II. Schending van het recht, doordat het hof, onder voorbijgaan aan de subsidiaire vordering van de bank, in r.o. 5.5 van het arrest a quo heeft overwogen dat de bank haar schade zal moeten aantonen, zulks ten onrechte omdat - voor zover te dezen van belang - voor het toewijzen van een vordering tot het bij staat doen opmaken van de schade voldoende is dat de bank aannemelijk maakt dat schade mogelijk is en dat zij schadefactoren stelt.

■ Opdrachten
A. Geef uit de cassatieklacht letterlijk het gedeelte van "II. Schending van" tot en met "zij schadefactoren stelt.".
B. Beantwoord de volgende vragen over de cassatieklacht.
(i) In welke rechtsoverweging van het arrest a quo heeft het hof overwogen dat de bank haar schade zal moeten aantonen?
(ii) Aan welke vordering van de bank is het hof volgens de klacht voorbijgegaan?
(iii) Wat moet de bank volgens de klacht aannemelijk maken om een vordering tot het bij staat doen opmaken van de schade toegewezen te krijgen?
C. Schrijf de cassatieklacht verder, aansluitend op de laatste zin.

■ Geëxtraheerde gegevens
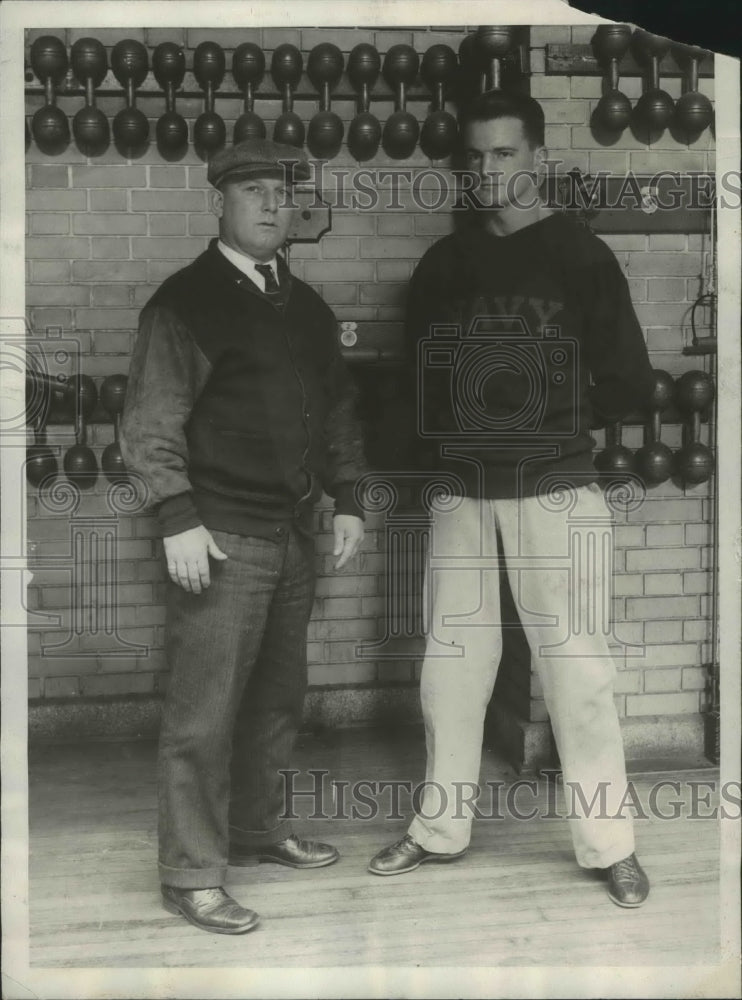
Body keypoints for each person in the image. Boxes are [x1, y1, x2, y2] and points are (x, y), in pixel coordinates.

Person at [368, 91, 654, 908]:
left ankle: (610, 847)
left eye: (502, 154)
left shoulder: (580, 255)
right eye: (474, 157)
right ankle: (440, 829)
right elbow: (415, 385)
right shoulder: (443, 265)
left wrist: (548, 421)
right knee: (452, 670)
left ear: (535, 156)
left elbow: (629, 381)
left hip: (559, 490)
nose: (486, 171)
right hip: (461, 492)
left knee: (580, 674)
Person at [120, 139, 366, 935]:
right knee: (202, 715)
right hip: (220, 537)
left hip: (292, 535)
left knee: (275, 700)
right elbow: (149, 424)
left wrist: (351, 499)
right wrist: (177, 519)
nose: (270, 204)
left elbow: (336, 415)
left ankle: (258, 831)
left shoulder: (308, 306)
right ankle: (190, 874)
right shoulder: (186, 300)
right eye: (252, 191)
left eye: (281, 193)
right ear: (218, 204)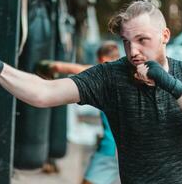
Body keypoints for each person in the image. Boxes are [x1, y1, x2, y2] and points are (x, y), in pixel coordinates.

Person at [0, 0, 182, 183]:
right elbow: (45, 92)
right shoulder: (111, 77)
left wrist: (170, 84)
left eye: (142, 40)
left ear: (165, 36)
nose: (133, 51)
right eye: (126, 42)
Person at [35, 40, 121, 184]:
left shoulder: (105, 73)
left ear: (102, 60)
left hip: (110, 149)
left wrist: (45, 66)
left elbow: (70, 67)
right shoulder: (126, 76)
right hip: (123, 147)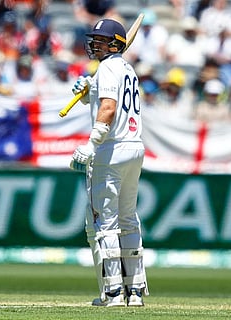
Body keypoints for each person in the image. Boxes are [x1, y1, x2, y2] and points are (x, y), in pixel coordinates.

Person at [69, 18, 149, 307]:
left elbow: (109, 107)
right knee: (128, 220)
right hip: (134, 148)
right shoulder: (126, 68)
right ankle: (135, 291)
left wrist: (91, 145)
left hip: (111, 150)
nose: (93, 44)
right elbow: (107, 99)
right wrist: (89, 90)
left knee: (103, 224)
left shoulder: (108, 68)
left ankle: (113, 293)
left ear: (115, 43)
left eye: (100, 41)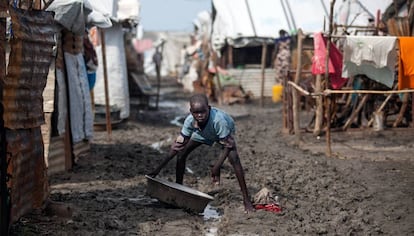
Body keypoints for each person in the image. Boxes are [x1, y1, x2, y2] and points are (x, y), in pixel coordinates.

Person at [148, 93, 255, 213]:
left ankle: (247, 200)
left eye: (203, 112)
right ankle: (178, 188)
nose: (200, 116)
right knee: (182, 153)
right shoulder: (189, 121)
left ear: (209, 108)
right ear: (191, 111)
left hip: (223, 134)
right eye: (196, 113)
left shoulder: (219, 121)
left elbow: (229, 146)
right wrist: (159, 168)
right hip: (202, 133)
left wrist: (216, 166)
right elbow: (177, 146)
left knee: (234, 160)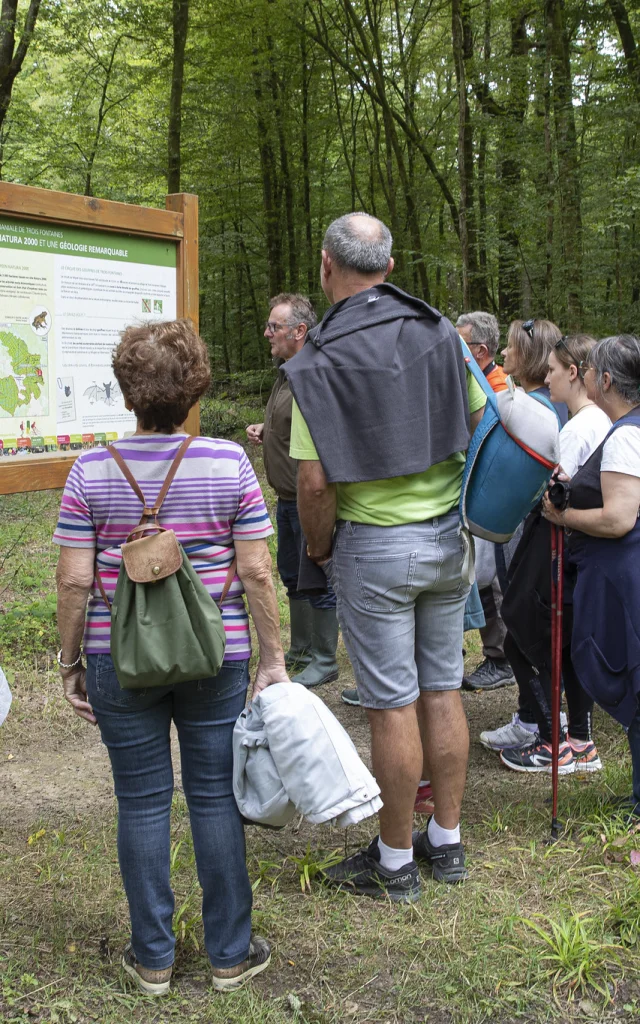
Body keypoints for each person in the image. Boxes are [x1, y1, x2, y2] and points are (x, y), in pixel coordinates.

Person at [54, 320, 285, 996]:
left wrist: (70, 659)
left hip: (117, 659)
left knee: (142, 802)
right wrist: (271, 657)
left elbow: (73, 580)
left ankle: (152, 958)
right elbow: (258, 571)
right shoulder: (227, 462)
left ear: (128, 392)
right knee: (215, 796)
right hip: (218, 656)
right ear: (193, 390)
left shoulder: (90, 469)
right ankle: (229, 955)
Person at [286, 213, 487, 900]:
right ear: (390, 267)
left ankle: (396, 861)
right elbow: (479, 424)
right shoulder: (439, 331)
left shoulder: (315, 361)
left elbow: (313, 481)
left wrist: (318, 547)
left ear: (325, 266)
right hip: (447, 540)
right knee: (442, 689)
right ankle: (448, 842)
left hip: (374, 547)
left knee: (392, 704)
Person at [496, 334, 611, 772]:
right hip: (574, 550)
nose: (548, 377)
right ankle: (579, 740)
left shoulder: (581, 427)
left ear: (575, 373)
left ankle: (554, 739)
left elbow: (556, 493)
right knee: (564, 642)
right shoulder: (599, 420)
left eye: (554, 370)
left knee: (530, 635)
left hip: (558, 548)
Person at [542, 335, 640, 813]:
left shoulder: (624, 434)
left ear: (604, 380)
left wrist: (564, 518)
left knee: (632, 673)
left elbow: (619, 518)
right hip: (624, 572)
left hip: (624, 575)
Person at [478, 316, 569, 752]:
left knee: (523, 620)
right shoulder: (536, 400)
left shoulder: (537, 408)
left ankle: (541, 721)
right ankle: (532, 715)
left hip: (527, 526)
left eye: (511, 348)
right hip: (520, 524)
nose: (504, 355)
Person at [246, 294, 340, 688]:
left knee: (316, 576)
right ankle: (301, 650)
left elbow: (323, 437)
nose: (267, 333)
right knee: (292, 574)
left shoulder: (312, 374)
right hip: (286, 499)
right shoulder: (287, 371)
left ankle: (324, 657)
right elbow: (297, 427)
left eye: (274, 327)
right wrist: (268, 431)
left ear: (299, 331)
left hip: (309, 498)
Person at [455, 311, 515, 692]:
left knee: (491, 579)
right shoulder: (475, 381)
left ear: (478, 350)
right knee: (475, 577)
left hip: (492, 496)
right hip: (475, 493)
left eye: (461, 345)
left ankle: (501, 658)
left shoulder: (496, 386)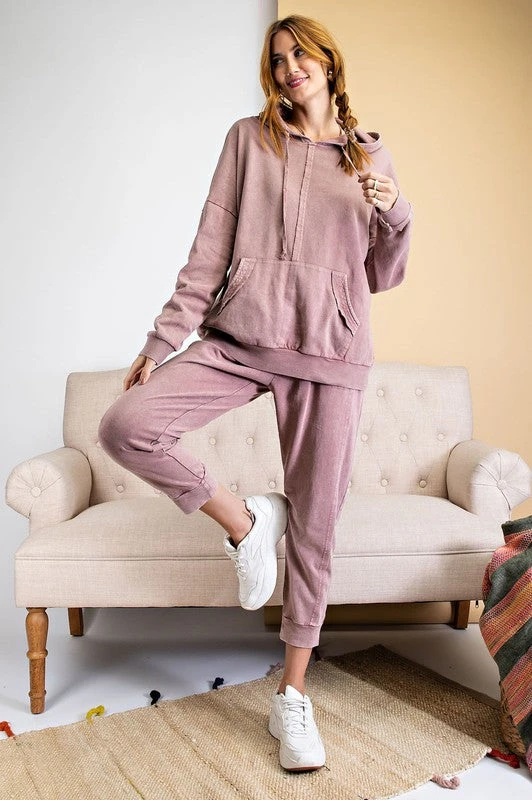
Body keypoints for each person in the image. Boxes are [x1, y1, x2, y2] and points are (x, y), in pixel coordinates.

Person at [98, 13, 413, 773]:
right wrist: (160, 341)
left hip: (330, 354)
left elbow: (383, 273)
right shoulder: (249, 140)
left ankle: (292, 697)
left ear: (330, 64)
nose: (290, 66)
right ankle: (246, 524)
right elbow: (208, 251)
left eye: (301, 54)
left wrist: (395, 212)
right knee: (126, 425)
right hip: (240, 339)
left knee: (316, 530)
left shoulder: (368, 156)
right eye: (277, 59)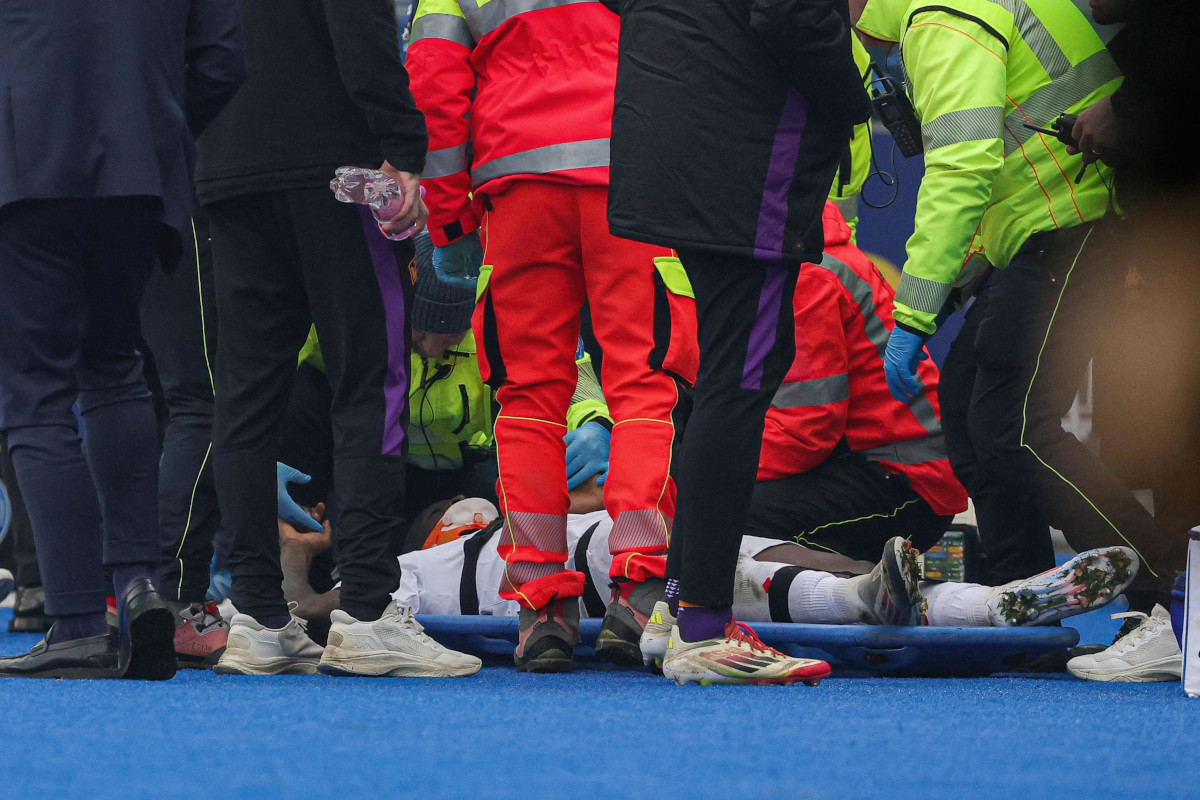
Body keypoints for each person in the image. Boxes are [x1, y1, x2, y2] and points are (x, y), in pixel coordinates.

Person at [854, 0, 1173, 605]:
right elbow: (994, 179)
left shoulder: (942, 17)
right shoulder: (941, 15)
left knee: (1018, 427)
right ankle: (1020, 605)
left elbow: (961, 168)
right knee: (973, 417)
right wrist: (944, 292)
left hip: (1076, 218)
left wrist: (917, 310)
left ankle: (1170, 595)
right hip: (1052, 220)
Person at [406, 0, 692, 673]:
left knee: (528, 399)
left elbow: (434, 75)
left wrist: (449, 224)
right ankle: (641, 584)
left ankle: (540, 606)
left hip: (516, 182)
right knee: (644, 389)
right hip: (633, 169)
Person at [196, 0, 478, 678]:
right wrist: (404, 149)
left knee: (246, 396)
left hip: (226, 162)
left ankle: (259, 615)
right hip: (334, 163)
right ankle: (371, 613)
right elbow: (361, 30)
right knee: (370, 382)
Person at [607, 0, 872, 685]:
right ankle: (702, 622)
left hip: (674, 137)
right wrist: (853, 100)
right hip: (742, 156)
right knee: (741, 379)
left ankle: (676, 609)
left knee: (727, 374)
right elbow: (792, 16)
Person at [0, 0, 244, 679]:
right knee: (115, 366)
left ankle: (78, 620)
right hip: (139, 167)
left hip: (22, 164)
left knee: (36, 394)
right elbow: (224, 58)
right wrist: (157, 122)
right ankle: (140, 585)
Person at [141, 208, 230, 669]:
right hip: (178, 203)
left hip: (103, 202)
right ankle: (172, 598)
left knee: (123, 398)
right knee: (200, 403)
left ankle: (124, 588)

■ Uitwerkingen
A.
II. Schending van het recht, doordat het hof, onder voorbijgaan aan de subsidiaire vordering van de bank, in r.o. 5.5 van het arrest a quo heeft overwogen dat de bank haar schade zal moeten aantonen, zulks ten onrechte omdat - voor zover te dezen van belang - voor het toewijzen van een vordering tot het bij staat doen opmaken van de schade voldoende is dat de bank aannemelijk maakt dat schade mogelijk is en dat zij schadefactoren stelt.

B.
(i) In r.o. 5.5.
(ii) Aan de subsidiaire vordering van de bank.
(iii) Dat schade mogelijk is.

C.
III. Verzuim van op straffe van nietigheid in acht te nemen vormen, doordat het hof, indien het arrest a quo moet worden gelezen in die zin dat het hof, al dan niet stilzwijgend, heeft beslist dat de bank geen schadefactoren heeft gesteld en/of niet aannemelijk heeft gemaakt dat schade mogelijk is, die beslissing onbegrijpelijk is in het licht der gedingstukken, nu de bank bij herhaling heeft gesteld dat geen verhaal op haar oorspronkelijke schuldenaren - in de daaraan in r.o. 5.3 van het arrest a quo gegeven betekenis - (meer) mogelijk was en de door die schuldenaren in eigendom tot zekerheid aan de bank overgedragen goederen (inventarissen en voorraden) aan verhaal door de bank onttrokken waren door eigendomsoverdracht eerst door die schuldenaren aan Cezet B.V. en vervolgens door eigendomsoverdracht door Cezet B.V. aan opvolgende kopers resp. door het verdwijnen van die goederen als gevolg van sluitingen van enige der overgedragen horecaondernemingen.

IV. Schending van het recht, doordat het hof in r.o. 5.5 van zijn arrest a quo heeft overwogen:

(enz.)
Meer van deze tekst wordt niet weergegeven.